We remark that the overall structure of our proof is similar to the work of Tao and Vu [33] on permanents of (not necessarily symmetric) random matrices. Indeed, Tao and Vu’s proof can also be broken up into two parts analogous to Lemmas 3.1 and 3.2. However, in Tao and Vu’s setting, all entries of the random matrix are independent, allowing them to expose the entries row by row. After exposing $k$ rows, they consider $k\times k$ submatrices that consist of all the $k$ exposed rows (and of $k$ of the $n$ columns). When exposing the $k$ -th row, the permanent of any such $k\times k$ submatrix can be described as a linear polynomial in some of the entries of the new row, where the coefficients are given by the permanents of certain $(k-1)\times(k-1)$ submatrices in the first $k-1$ rows. In contrast, in our setting with the random symmetric matrix $M_{n}$ , we are forced to expose the entries of our matrix in a different way: at the $k$ -th step we reveal the entries in $M_{k}$ that are not present in $M_{k-1}$ (that is, we add a new random row and column, with equal entries, to the matrix considered so far²²2This type of exposure is standard in the study of symmetric random matrices (see for example [10]).). Since there is only one $k\times k$ submatrix in $M_{k}$ (namely $M_{k}$ itself), in our setting we also need to consider the permanents of (substantially) smaller submatrices of $M_{k}$ .

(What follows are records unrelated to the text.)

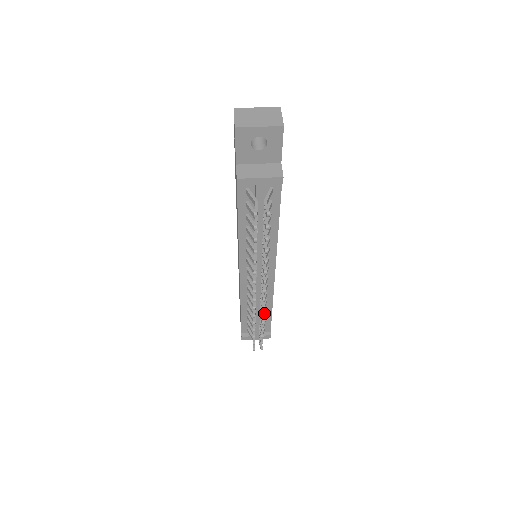
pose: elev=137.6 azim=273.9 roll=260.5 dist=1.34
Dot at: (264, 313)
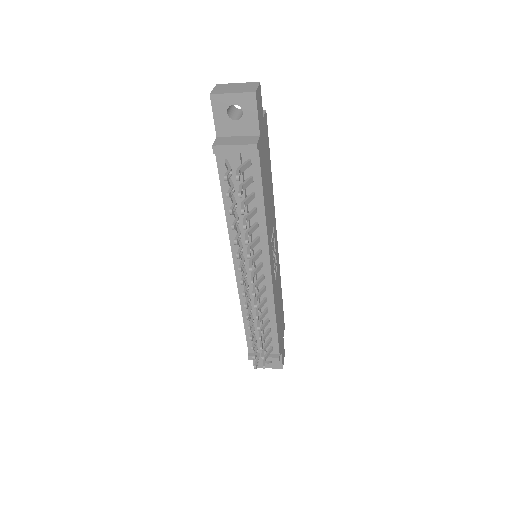
Dot at: (266, 324)
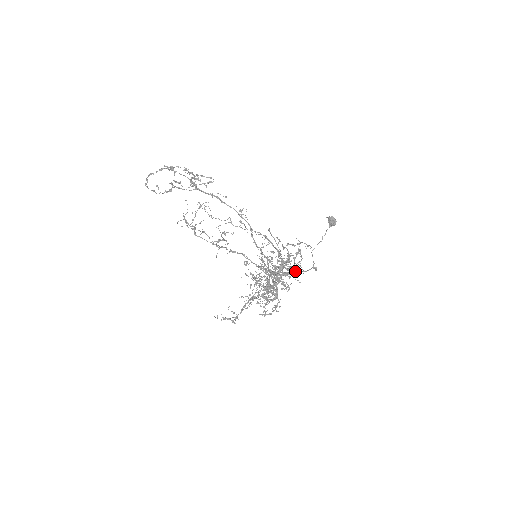
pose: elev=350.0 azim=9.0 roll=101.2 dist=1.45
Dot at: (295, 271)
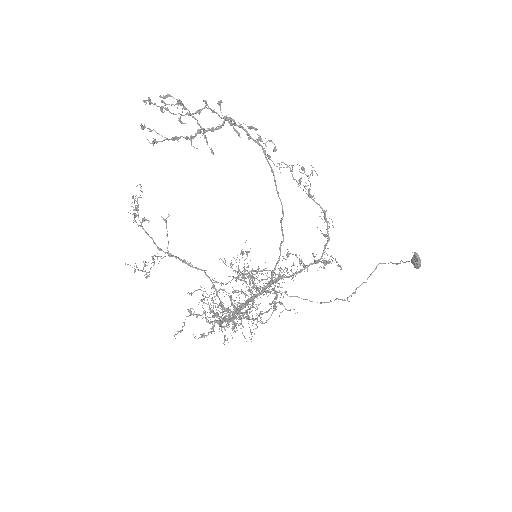
Dot at: (298, 297)
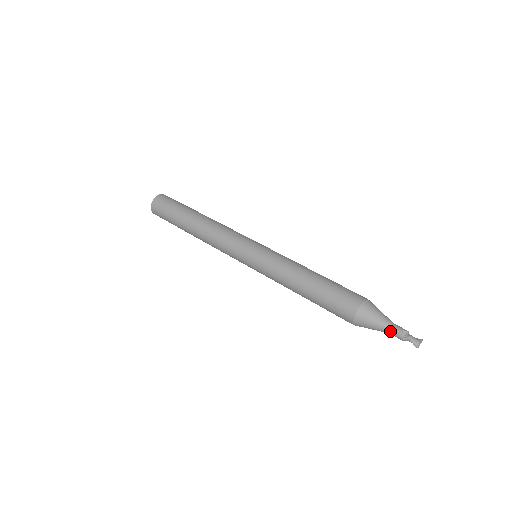
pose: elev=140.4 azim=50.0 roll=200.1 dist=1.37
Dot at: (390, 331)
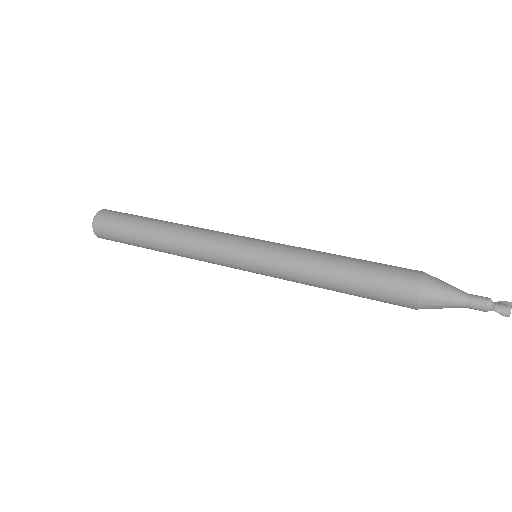
Dot at: (467, 307)
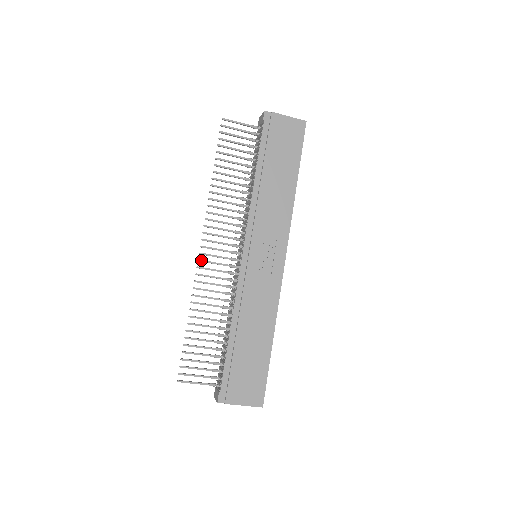
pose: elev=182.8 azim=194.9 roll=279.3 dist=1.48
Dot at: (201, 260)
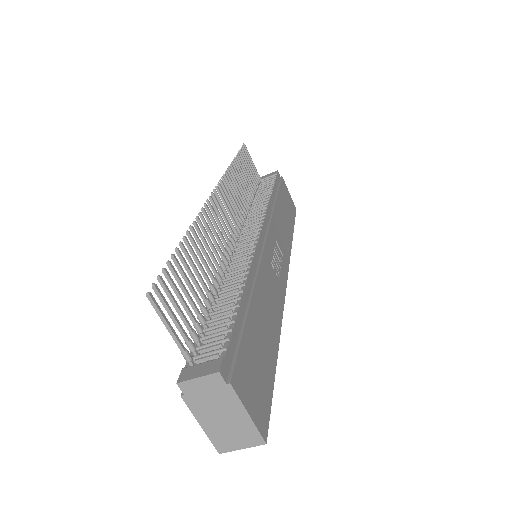
Dot at: (213, 200)
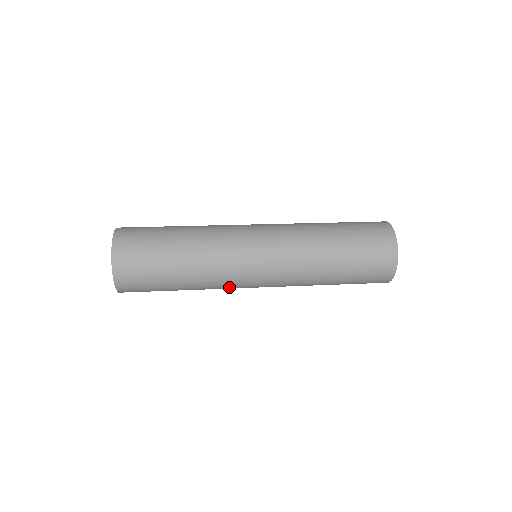
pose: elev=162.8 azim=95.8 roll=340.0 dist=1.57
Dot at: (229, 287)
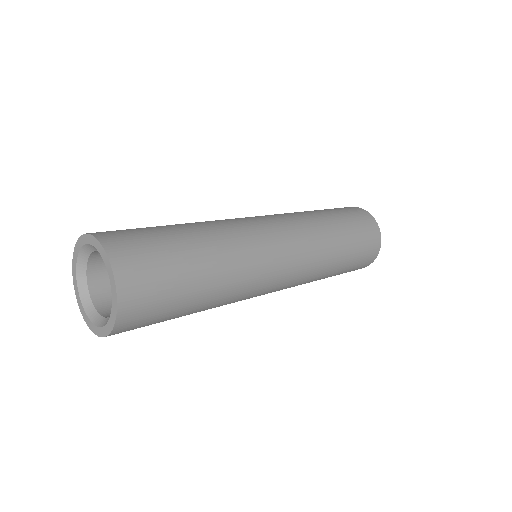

This more intricate strategy introduces significant challenges. Most notably, the permanents of the submatrices of $M_{k}$ are described by quadratic polynomials in the new matrix entries, where the coefficients depend on the permanents of certain submatrices of $M_{k-1}$ (this is in contrast to Tao and Vu’s setting, where the permanents are described by linear polynomials in the entries of the new row). This necessitates the use of some more sophisticated probabilistic tools. Furthermore, there can be certain types of cancellations within these quadratic polynomials, which are not possible for the linear polynomials in the Tao–Vu setting. For example, even if all submatrices of $M_{k-1}$ have non-zero permanent, it can happen that the polynomial describing the permanent of some submatrix of $M_{k}$ has only very few nonzero coefficients. Handling these types of cancellations requires key new ideas.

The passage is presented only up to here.